-- Required action 1 --
Name every database in which the search was carried out, according to the text below on high-intensity interval training and blood lactate.
-- Required action 2 --
Carry on the text below on high-intensity interval training and blood lactate, starting right after its final sentence.

All full-text, peer-reviewed primary research will be included that involved healthy adults and aimed to determine the acute effects of a high-intensity interval protocol on blood lactate levels. We expect that most study designs will be observational, examining the impact of a stimulus (i.e., high-intensity interval training) on the outcome of interest (i.e., blood lactate). Longitudinal studies will only be included if the blood lactate was measured immediately after the first session of HIIT/SIT. A subset of these studies will also have measured cognitive performance following a session of HIIT/SIT. Qualitative studies, study protocols without a published study, gray literature, and published abstracts will be not be included in this review. The authors acknowledge that the exclusion of these types of studies may increase the chances of publication bias in this systematic review.


Primary outcome: Studies must measure blood lactate (mmol/L) immediately after one session of HIIT/SIT through the whole blood, serum, or plasma samples, and not the muscle lactate or saliva. Examples of how blood samples can be procured include—but are not exclusive to—the finger prick, ear lobe prick, and blood draws from the limbs. Blood lactate levels must be analyzed immediately after procurement of blood samples, or samples must be cold stored, stabilized, and sent off to a laboratory for analysis at a later time using a lactate analyzer.

Secondary outcome: A subset of included studies will have measured cognitive performance pre-and post-acute HIIT/SIT. Cognitive assessments can be for executive function (e.g., working memory, inhibitory control, set shifting) and/or for learning and memory (e.g., paired associate learning, story recall, word-list learning and recall, visuospatial learning and delayed recall).

Information sources

The search strategy includes main keywords of “high-intensity interval training” and “blood lactate.” The full search strategy for this review can be found as an additional file. The search strategy was pilot tested in MEDLINE and developed in collaboration with a health sciences librarian.

The search was carried out by the first reviewer in the following five databases: (1) MEDLINE, (2) EMBASE, (3) Cochrane Central Register of Controlled Trials, (4) Sport Discus, and (5) Cumulative Index to Nursing and Allied Health Literature Plus with Full Text (CINAHL+). In addition to electronic database searches, we will cross-reference the reference lists of included studies for potential articles that meet the inclusion criteria, check the articles citing those that are included in the review to see if they are eligible for inclusion, and check the e-pub ahead of print section of journals in the field for any additional relevant articles.

-- Source material --
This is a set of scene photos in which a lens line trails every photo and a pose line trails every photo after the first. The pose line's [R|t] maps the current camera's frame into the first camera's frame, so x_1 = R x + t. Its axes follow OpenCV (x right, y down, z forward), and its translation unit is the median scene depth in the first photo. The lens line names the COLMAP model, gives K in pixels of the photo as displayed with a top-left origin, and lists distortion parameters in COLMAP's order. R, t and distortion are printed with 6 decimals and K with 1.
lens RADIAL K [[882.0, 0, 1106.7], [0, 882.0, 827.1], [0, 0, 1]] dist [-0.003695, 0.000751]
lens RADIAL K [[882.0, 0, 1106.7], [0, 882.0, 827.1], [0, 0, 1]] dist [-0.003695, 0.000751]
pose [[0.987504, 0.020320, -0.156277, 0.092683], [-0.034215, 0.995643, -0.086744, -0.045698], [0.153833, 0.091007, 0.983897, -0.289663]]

-- Task answer 1 --
MEDLINE
EMBASE
Cochrane Central Register of Controlled Trials
Sport Discus
Cumulative Index to Nursing and Allied Health Literature Plus with Full Text (CINAHL+)

-- Task answer 2 --
Date last searched: August 21, 2020

Language restrictions: English language only


MEDLINE search strategy
MeSH Term for intervention
1. Exp high-Intensity Interval Training/
Text word for intervention
2. ((High adj2 Intensity) adj2 Interval*).tw,kf
3. ((High adj2 Intensity) adj2 Aerobic*).tw,kf
4. ((High adj3 Intensity) adj3 (Exercis*)).tw,kf
5. ((High adj2 Intensity) adj2 (Intermit*)).tw,kf
6. ((High adj2 Intensity) adj2 (Training*)).tw,kf
7. ((High adj2 Intensity) adj2 (Circuit*)).tw,kf
8. ((High adj2 Intensity) adj2 Workout*).tw,kf
9. ((High adj2 Intensity) adj2 Cycl*).tw,kf
10. ((High adj2 Intensity) adj2 (repetition or repeat*)).tw,kf
11. Interval Exercis*.tw,kf
12. Interval training*.tw,kf
13. (Intermit* adj2 ((exercis*) or (training*))).tw,kf
14. Sprint*.tw,kf
18. Or/1-17 [**HIIT]
MeSH Term for outcomes
19. Exp lactates/ or exp lactic acid/
Text word searches for outcomes
21. ((Blood or plasma or serum) adj2 lactic).tw,kf
22. Or/19-21
23. 18 and 22
24. 23 not (exp animals/ not exp humans/)

Study selection

Results of the full-search strategy will be imported into Clarivate Analytics Endnote X9.3.3 (2020) wherein duplicates will be removed. The de-duplicated search results will be imported into Covidence. Before abstract screening, the third reviewer (BS) will create a training set comprised of randomly selected articles (only titles and abstracts, ~2% of the entire sample). The first two reviewers (NJ, IS) will independently practice title/abstract screening using an eligibility criteria guidance document. Disagreements will be resolved through discussions with the third reviewer and the guidance document will be updated to improve clarity of eligibility criteria. Another similar training set will be completed before the full-text screening stage using randomly selected full-text articles.

After training, the two independent reviewers will evaluate the title and abstracts of all articles for classification as eligible, maybe, or non-eligible in Covidence. Full-text review will be completed by the two independent reviewers to determine the final studies to be included. Excluded full-text articles will be compiled in Covidence with their respective reasons for exclusion (e.g., design, population, protocol, outcome, etc.).

Discrepancies between the first two reviewers at the abstract and full-text screening stage will be resolved through discussions with the third reviewer and reference to the a priori inclusion/exclusion criteria.

Performing valid indirect comparisons in network-meta analyses requires that the different sets of randomized trials are similar on important factors other than the intervention comparison being made. This requirement is termed transitivity [6]. Inclusion of studies in the network-meta-analyses will be determined after data extraction has occurred and will be dependent on whether the study data violates transitivity.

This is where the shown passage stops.